Como interpretar a variabilidade dos valores de TSH

Situações fisiológicas podem causar alterações do hormônio estimulador da tiroide.


A avaliação da função do eixo hipófise-tiroide é realizada principalmente pelas dosagens do hormônio estimulador da tiroide (TSH) e da fração livre do hormônio tiroidiano tiroxina (T4 livre).

O principal controle da secreção do TSH é exercido pela alça de retroalimentação negativa dos hormônios tiroidianos. Os níveis basais tendem a ser estáveis do ponto de vista individual e o ponto de equilíbrio entre o TSH e os hormônios da tiroide tem um grande componente genético. Além disso, essa secreção respeita um ritmo circadiano – observam-se concentrações mais baixas durante a tarde, seguidas por um aumento durante a noite e por um pico na primeira parte da madrugada, por volta das 3 horas da manhã, variando de 0h às 5h30. Após o início do sono, os níveis de TSH diminuem. A privação do sono e o exercício físico realizado à noite podem postergar a elevação do hormônio. Já o jejum prolongado reduz a secreção e o pico noturno de TSH1.

Contudo, várias situações fisiológicas e patológicas podem alterar tanto os níveis de secreção basal quanto o controle da hipófise pela tiroide. Daí por que a recomendação, sobretudo diante do diagnóstico de um hipotiroidismo subclínico (TSH elevado com valores normais de T4 livre), da confirmação dos níveis do TSH com uma segunda avaliação.

Variações em um mesmo indivíduo

Dois estudos avaliaram resultados seriados de TSH em indivíduos saudáveis, os quais demonstraram variação em um mesmo indivíduo. Meyerovitch e cols. analisaram as dosagens de TSH de 422.242 adultos. Destes, 3% apresentaram resultado elevado (de >5,5 a ≤10 mIU/L) e 0,7% estavam muito elevados (>10 mIU/L) inicialmente. Já em uma segunda avaliação, sem nenhuma intervenção clínica, 62,1% do primeiro grupo e 27,7% do segundo tiveram normalização dos níveis de TSH2.

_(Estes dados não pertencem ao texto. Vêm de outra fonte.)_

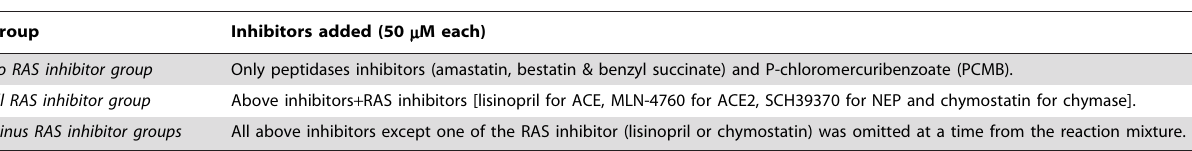
Table 3. Outline of enzyme inhibitors employed in the experiments.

Lazar e cols. realizaram avaliação similar em uma população pediátrica composta de 121.052 pacientes ambulatoriais com idade até 16 anos. Dessas amostras, 2,9% evidenciaram concentrações séricas elevadas de TSH (de >5,5 a ≤10 mIU/L) e 0,4%, muito elevadas (>10 mIU/L). Na segunda determinação do hormônio, houve normalização em 73,6% e 40% daqueles cujo TSH sérico inicial estava alto e muito alto, respectivamente3.

Causas de oscilações do TSH

Algumas medicações podem causar alterações do TSH em pacientes previamente sem doença tiroidiana, a exemplo de iodo, amiodarona, lítio, inibidores da tirosinoquinase, corticosteroides, análogos de somatostatina e agonistas dopaminérgicos4.

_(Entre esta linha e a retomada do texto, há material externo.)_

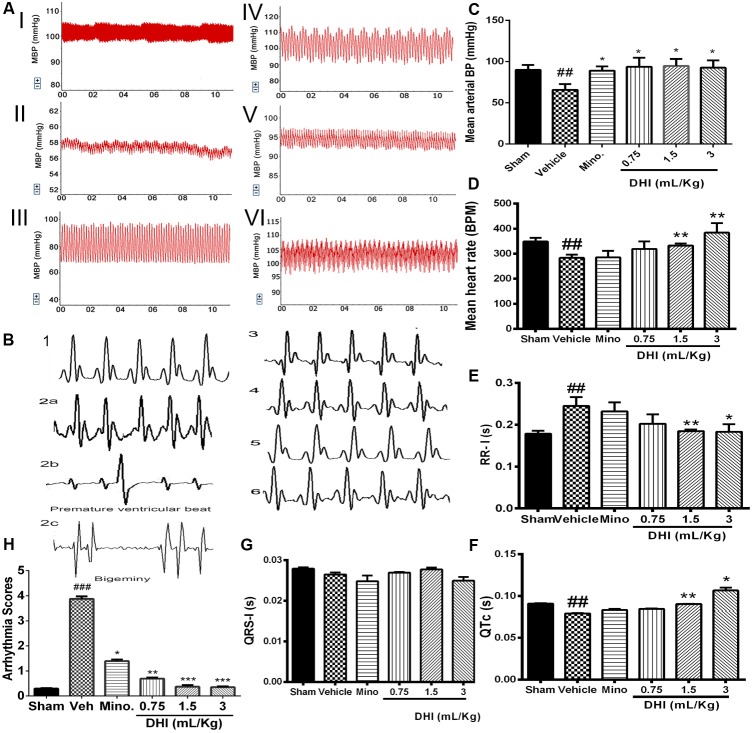
Danhong injection ameliorated CI/RI-induced cardiac dysfunction. (A) Representative traces of arterial BP: sham (I), vehicle (II), minocycline (III), and DHI: low (IV), middle (V), and high dose (VI), respectively. (C) Bar graph representation of (A). CI/RI induced a low arterial BP in the vehicle (##p < 0.01 vs. sham). Doses of DHI restored normal BP (∗p < 0.05 vs. vehicle). Mean arterial BP was also normalized in the minocycline group (∗p < 0.05 vs. vehicle). (D) Bar graph representation of HR. CI/RI, induced abnormal low HR (∼270 bpm) in the vehicle compared to sham group (∼348 bpm; ##p < 0.01). DHI-middle and -high dose significantly normalized the HR (∗∗p < 0.01 vs. vehicle; D). HR remain unchanged in the low DHI and minocycline (20 mg/kg) group (P > 0.05 vs. vehicle). (B) ECG traces for sham (1), vehicle (2a), minocycline (3), and DHI groups (low, middle, and high doses, 4–6), respectively. (E–G) Bar graph representation of (B). DHI significantly restored normal ECG RR-interval (∗p < 0.05, ∗∗p < 0.01 vs. vehicle; E) without affecting the QRS-I; (G). The QTc duration decreased significantly in the vehicle group compared to the sham (##p < 0.01, F) but was brought to the baseline by the middle and high doses of DHI (∗p < 0.05, ∗∗p < 0.01 vs. vehicle; F). QTc duration in the minocycline and low DHI were not statistically different compared to the vehicle (p > 0.05; F). (H) Bar graph quantification of arrhythmia (2b,c). CI/RI induced cardiac arrhythmia in Wistar rats (score ###p < 0.001 vs. sham). There was a premature ventricular beat and bigeminy in the vehicle group (###p < 0.001 vs. sham; 2b,c) coupled with prolongation of the ECG RR-I waves (###p < 0.01 vs. sham; E) as signs of arrhythmia but were normalized by treatment with doses of DHI (∗∗p < 0.01, ∗∗∗p < 0.001 vs. vehicle; H) and minocycline (∗p < 0.05 vs. vehicle; H). n = 5 in each group, data are presented as mean ± SEM.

Já em indivíduos com diagnóstico de hipotiroidismo em uso de levotiroxina, há alguns fatores associados com oscilações do TSH4:

1. Questões relacionadas à administração da medicação:
• Falta de observação das orientações corretas de jejum de 30 minutos após a ingestão da levotiroxina
• Uso concomitante de ferro, cálcio, inibidores de bomba de prótons, sucralfato, hidróxido de alumínio, colestiramina

2. Má absorção:
• Doença celíaca
• Intolerância à lactose
• Gastrite atrófica

3. Aumento da metabolização do hormônio tiroidiano:
• Uso de fenitoína, carbamazepina, fenobarbital, rifampicina e alguns inibidores da tirosinoquinase (por exemplo, imatinibe)

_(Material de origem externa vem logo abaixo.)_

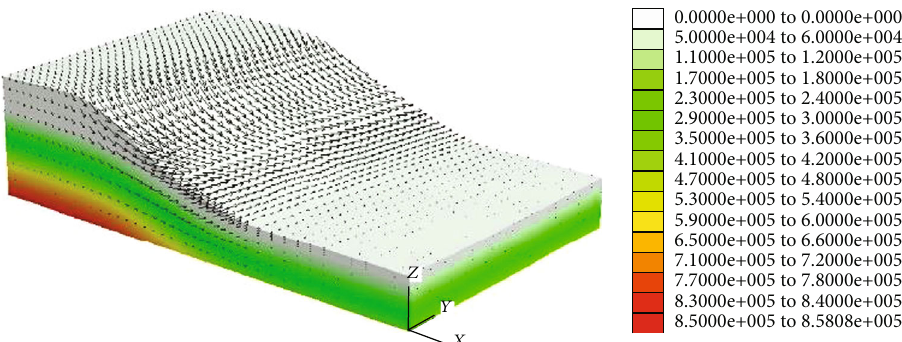
Figure 12: Pore-water pressure and displacement vector of slope in h = 37 m and b = 0 : 5 .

4. Aumento da capacidade de ligação do hormônio tiroidiano à globulina ligadora de tiroxina (TBG), resultando em elevação da fração total do T4, com necessidade de maior dose de reposição:
• Uso oral de estrógeno
• Uso de gonadotrofinas
• Mitotano
• Moduladores seletivos dos receptores de estrógeno

Considerações finais

Em conclusão, pacientes em rastreamento de alterações da função tiroidiana podem apresentar oscilação do TSH por diversos fatores fisiológicos e clínicos. Por isso, a critério clínico, deve ser realizada confirmação da dosagem em uma nova análise, pois um resultado normal não é incomum, principalmente nos valores pouco elevados.


Referências

1 - Endocr Rev. 2013 Oct;34(5):619-57. doi: 10.1210/er.2012-1076. Epub 2013 Apr 10.
2 - Arch Intern Med. 2007;167(14):1533-1538. doi:10.1001/archinte.167.14.1533.
3 - Lazar L, et al. J Clin Endocrinol Metab 941678-1682, 2009.
4 - O. Koulouri et al. Best Practice & Research Clinical Endocrinology & Metabolism 27 (2013) 745–762.
5 - Clin Biochem Rev. 2003 Nov; 24(4): 109–122.